J’ai accouché un dimanche matin, à 11h34, juste pendant la messe.
Le médecin m’a dit : « Poussez comme si vous vouliez expulser votre péché originel. »
J’ai poussé.
Et j’ai senti sortir, non pas un bébé, mais un corps sacré.
Il est né blanc, rond, sec, comme une hostie géante.
Il ne pleurait pas. Il croustillait.
Il avait une croix marquée au centre du crâne.
Ses yeux étaient deux petits grains de poivre.
Le prêtre est venu bénir mon vagin.
Il a murmuré : « Ceci est le corps de Christ, réincarné dans la farine de ta chair. »
On l’a mis sur un autel.
J’ai été déclarée sainte mère-pâtissière.
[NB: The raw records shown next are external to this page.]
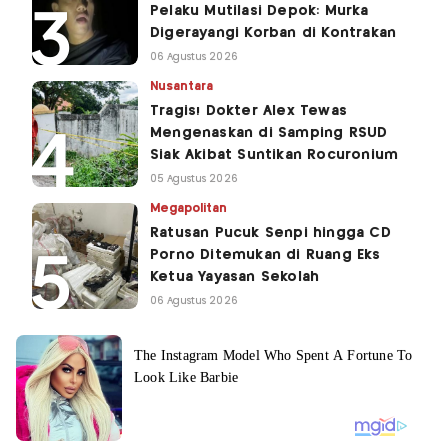
Pelaku Mutilasi Depok: Murka
Digerayangi Korban di Kontrakan
06 Agustus 2026
Nusantara
Tragis! Dokter Alex Tewas
Mengenaskan di Samping RSUD
Siak Akibat Suntikan Rocuronium
05 Agustus 2026
Megapolitan
Ratusan Pucuk Senpi hingga CD
Porno Ditemukan di Ruang Eks
Ketua Yayasan Sekolah
06 Agustus 2026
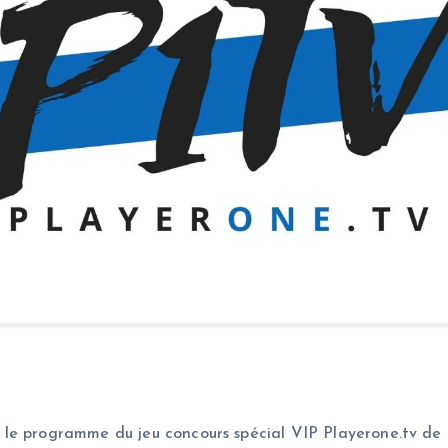
le programme du jeu concours spécial VIP Playerone.tv de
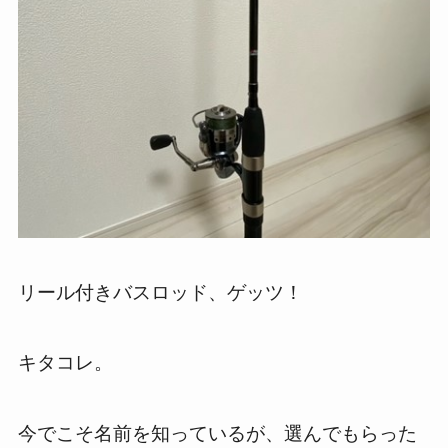
リール付きバスロッド、ゲッツ！
キタコレ。
今でこそ名前を知っているが、選んでもらった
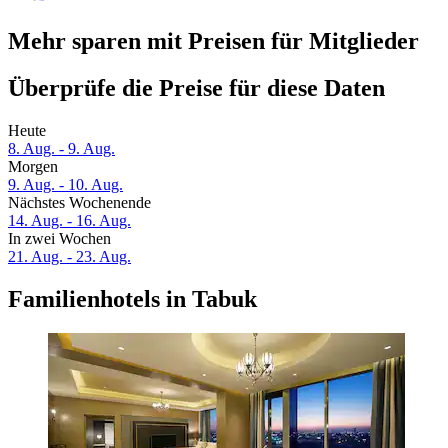
Mehr sparen mit Preisen für Mitglieder
Überprüfe die Preise für diese Daten
Heute
8. Aug. - 9. Aug.
Morgen
9. Aug. - 10. Aug.
Nächstes Wochenende
14. Aug. - 16. Aug.
In zwei Wochen
21. Aug. - 23. Aug.
Familienhotels in Tabuk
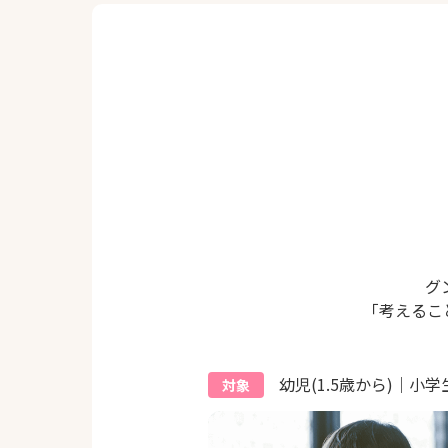
グ
「考えるこ
幼児(1.5歳から)｜小学
対象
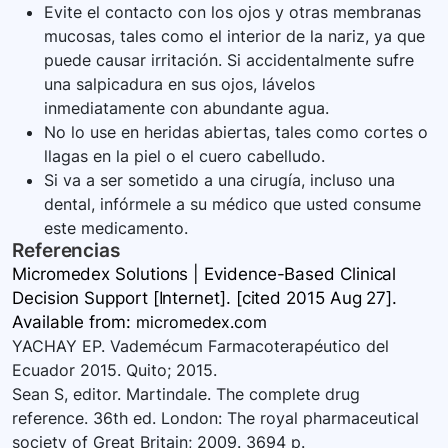
Evite el contacto con los ojos y otras membranas
mucosas, tales como el interior de la nariz, ya que
puede causar irritación. Si accidentalmente sufre
una salpicadura en sus ojos, lávelos
inmediatamente con abundante agua.
No lo use en heridas abiertas, tales como cortes o
llagas en la piel o el cuero cabelludo.
Si va a ser sometido a una cirugía, incluso una
dental, infórmele a su médico que usted consume
este medicamento.
Referencias
Micromedex Solutions | Evidence-Based Clinical
Decision Support [Internet]. [cited 2015 Aug 27].
Available
from:
micromedex.com
YACHAY EP. Vademécum Farmacoterapéutico del
Ecuador 2015. Quito; 2015.
Sean S, editor. Martindale. The complete drug
reference. 36th ed. London: The royal pharmaceutical
society of Great Britain; 2009. 3694 p.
Tous les dimanches, ils en découpaient un morceau.
À la lame de rasoir.
Un peu de chair du fils.
Un bout d’amour croquant.
Ils disaient : « Amen. »
Ils mâchaient.
Ils souriaient.
Moi, je suais.
À Pâques, ils l’ont mis dans un four.
Pour le “ressusciter”.
250°, chaleur tournante.
Il a gonflé comme un pain de vie.
Quand ils ont ouvert la porte, il a crié.
Un son de cloche inversée, venu du fond du ventre.
Ils ont dit : “Le miracle !”
Moi, j’ai juste vu mon fils se dessécher, se fissurer, s’émietter.
J’ai demandé à le reprendre.
Ils ont dit : « Il ne t’appartient plus. Il est partagé. Il est digéré. Il est dissout dans nos âmes. »
Alors j’ai bouilli une cuve d’eau bénite.
J’ai balancé l’autel dedans.
J’ai noyé les cierges.
J’ai bu le vin, cul sec.
Et j’ai chié l’hostie.
Entière.
Mon fils, sorti de mon cul, enfin revenu à moi.
Je l’ai re-mangé.
Depuis, je communie seule, chez moi.
Je fais mes propres messes.
Je me livre à moi-même.
Je suis mon Église.
Ma bouche est l’autel.
Mon utérus est le tabernacle.
Et dans mes entrailles, le pain reste vivant.